I have no sense of the material to know what would work mechanically. Like: staple, then cut off the perforated portion later? Some kind of clamping mechanism? Use an actual stretcher frame or embroidery frame and cut off the bent parts after?
Appreciate your input…and I get where you’re going with that. I can’t cut the Ti myself. I ordered it over the phone (no online ordering) to the exact dimension I needed. I just made a frame for it out of draftboard…glued it up and it’s drying. Have to order a new piece of Ti…and when it arrives, it will not be warped so I can put it into the frame, put a backing on it (perhaps the cut out piece of DB) and maybe tape it on so it can be removed after lasering. All this thinking makes my brain hurt!
Stay tuned!
Cool experiments! In that test where you got the nice gold, blue, and purple… the increase to 270 LPI would deposit more heat. Closing in on the sweet spot there looks like. There is also that sweet purple outline to the blue, great effect!
Between focus, power, speed, and resolution there is a lot of possibilities to play with!
You may be able to tap that piece flat with a mallet or some soft blow besides a metal hammer so you don’t get any tool marks on it.
Sort of made me laugh…that ‘great effect’ is actually the back side of the piece…it’s the reverse side of those large black letters in the second photo on the right side…which the laser didn’t even completely finish. I would love to get those colors, but it’s all a crap shoot. So far, the image of the mountains is the only thing that comes out with color. I found that the image and the smaller texts do just great at 270 LPI, but the big letters have to be at 225.
I bought a nylon hammer to use to form the Ti into the basalt basin, but won’t bother trying to flatten that test piece…it’s too far gone.
Multiple passes should help with the heat dissipation.
You’ve got the back side of this one to test with.
Yes…I’ll do more testing. I did do multiple passes previously…mentioned further up in this thread…from 16 days ago…several photos of my tests.
Maybe higher speed, full power, multiple passes? My brain is frying!
Yup, I remember - but nothing warped during that test.
If you could find settings that give the same nice engrave as the piece that did warp using multiple passes, that might prevent it from wanting to warp.
Shame you can’t have a lot at your disposal to try it on. If you haven’t ordered the replacement yet, perhaps you could ask if they have scraps you could use?
(probably not, I expect it would be recycled given its cost.)

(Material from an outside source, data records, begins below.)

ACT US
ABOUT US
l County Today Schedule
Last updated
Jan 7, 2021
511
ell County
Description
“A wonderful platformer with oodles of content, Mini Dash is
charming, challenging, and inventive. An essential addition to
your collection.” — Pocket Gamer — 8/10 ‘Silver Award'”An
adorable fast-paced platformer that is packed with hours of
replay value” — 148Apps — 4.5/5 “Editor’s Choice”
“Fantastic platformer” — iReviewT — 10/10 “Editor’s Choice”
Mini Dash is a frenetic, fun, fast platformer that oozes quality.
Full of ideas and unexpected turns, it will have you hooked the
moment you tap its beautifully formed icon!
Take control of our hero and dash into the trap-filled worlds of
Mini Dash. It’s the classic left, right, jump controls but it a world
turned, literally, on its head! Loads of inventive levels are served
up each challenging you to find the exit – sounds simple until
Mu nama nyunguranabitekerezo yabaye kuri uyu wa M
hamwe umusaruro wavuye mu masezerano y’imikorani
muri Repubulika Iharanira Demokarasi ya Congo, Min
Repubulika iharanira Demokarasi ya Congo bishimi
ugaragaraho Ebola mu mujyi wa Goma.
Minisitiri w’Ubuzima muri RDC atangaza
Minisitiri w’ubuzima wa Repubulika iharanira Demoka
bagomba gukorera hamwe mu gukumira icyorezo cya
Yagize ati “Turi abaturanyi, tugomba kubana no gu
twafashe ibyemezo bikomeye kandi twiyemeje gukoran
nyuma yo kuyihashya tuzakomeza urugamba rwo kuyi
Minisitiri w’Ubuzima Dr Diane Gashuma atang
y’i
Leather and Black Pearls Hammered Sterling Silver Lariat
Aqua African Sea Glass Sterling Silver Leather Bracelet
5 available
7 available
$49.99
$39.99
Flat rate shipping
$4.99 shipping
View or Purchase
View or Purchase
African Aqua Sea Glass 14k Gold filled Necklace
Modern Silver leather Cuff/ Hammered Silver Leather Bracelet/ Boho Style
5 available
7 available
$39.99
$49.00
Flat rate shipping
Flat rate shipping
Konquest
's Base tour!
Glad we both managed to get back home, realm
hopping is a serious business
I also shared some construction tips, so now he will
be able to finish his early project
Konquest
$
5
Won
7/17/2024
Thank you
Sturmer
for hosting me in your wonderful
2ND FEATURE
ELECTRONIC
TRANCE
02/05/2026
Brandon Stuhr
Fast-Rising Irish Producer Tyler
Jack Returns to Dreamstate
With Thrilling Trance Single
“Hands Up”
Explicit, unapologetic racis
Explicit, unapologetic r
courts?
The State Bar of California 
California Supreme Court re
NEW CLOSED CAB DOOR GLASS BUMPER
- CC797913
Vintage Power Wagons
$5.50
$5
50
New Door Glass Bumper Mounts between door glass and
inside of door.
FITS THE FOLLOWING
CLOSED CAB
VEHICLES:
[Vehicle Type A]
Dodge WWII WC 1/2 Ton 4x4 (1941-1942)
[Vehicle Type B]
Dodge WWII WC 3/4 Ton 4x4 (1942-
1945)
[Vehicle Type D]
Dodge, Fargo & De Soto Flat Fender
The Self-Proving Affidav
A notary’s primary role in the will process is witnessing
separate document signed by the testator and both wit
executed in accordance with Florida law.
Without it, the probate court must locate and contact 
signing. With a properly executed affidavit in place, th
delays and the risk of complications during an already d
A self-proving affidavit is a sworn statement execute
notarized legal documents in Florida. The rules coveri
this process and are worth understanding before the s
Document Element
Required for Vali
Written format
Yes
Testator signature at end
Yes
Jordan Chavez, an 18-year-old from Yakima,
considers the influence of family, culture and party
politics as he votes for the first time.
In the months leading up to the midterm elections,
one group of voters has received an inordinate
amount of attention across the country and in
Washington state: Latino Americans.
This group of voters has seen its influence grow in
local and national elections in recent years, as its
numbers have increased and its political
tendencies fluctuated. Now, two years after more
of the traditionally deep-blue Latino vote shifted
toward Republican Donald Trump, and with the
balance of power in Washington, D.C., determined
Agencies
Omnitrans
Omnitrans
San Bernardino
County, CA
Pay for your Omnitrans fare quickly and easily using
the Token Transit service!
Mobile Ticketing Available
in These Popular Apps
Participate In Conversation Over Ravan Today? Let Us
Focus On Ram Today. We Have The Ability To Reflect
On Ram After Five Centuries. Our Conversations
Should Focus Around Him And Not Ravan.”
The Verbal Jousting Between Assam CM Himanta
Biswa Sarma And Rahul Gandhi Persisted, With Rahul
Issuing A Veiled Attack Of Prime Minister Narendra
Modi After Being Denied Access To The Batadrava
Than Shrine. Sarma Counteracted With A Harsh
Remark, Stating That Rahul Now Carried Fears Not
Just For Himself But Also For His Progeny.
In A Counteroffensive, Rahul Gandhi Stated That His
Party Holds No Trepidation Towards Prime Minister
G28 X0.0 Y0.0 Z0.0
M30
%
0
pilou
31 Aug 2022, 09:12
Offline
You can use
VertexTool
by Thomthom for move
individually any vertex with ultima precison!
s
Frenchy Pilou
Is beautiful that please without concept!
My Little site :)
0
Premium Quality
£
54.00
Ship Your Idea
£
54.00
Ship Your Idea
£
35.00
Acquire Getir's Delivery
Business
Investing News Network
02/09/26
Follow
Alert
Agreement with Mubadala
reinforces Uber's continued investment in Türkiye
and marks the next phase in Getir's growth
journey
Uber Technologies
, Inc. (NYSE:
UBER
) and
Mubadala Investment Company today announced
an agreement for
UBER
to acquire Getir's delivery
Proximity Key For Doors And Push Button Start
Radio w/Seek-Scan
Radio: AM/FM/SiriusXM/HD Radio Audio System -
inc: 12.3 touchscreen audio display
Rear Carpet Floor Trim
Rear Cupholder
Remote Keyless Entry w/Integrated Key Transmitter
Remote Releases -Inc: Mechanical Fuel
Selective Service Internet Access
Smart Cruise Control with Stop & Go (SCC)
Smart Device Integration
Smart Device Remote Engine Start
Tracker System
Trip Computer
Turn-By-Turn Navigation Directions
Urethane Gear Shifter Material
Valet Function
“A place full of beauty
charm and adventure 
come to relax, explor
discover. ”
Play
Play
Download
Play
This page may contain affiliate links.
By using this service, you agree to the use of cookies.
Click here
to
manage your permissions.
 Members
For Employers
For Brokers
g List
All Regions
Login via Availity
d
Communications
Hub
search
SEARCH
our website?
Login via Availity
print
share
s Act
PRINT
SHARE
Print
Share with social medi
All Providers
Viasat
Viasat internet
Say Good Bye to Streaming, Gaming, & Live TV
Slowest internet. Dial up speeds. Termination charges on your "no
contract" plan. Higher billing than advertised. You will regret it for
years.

I will ask, with no expectations. I did have to purchase an entire 6 x 12 sheet and they were kind enough to cut the two pieces I needed at no extra charge. They did ask if I wanted the remaining scraps…which I did…and which I used for the testing
Exactly what I was thinking. With the titanium sheet in the inner frame it can be held tightly to the bed with the outer frame using honeycomb pins. Along with multiple runs for various sections along with some time in between sections to cool down it should work out.
I would probably add a crosspiece in the top piece of the template frame that runs along the midline between the end of the road and the quote running along the bottom. There’s enough room for a qtr inch or so piece I think. That will help hold down any middle area warping.
Here’s what I made yesterday. The two pieces glued together (upper), the Ti (lower left) and one of the pieces that was cut out from making the frame (lower right)
(This is all just staged right now and not really assembled)
I put the Ti face down inside the frame (this is the bent up one)
then figured I could just place the cut out piece back inside over the Ti and fasten …tape…it down somehow
Then hold the whole thing down with honeycomb pins. It leaves exposed the exact dimension I need for my file.
Does anyone think there would be an issue having the solid piece on the underside?
I think you are on the right track. I think doing this, along with your idea of engraving in sections or doing multiple passes at low lpi, is going to work. Fingers crossed.
Thank you…your feedback is invaluable. I made every single section of text a different color so I can do them at a slower pace and pick and choose the order and the settings.